#### PROMPT:
Copy every record verbatim but exclude the pictures.

::::::

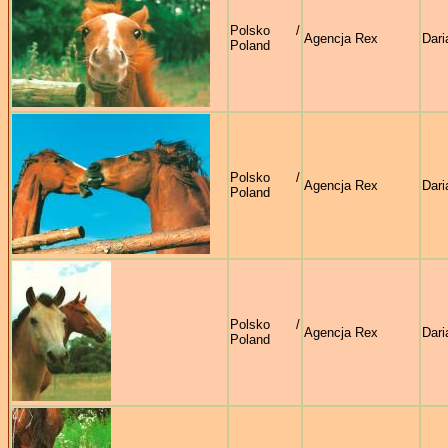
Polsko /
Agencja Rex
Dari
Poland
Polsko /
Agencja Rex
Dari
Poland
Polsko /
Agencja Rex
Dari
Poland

::::::

#### RESPONSE:
Polsko /
Agencja Rex
Dari
Poland
Polsko /
Agencja Rex
Dari
Poland
Polsko /
Agencja Rex
Dari
Poland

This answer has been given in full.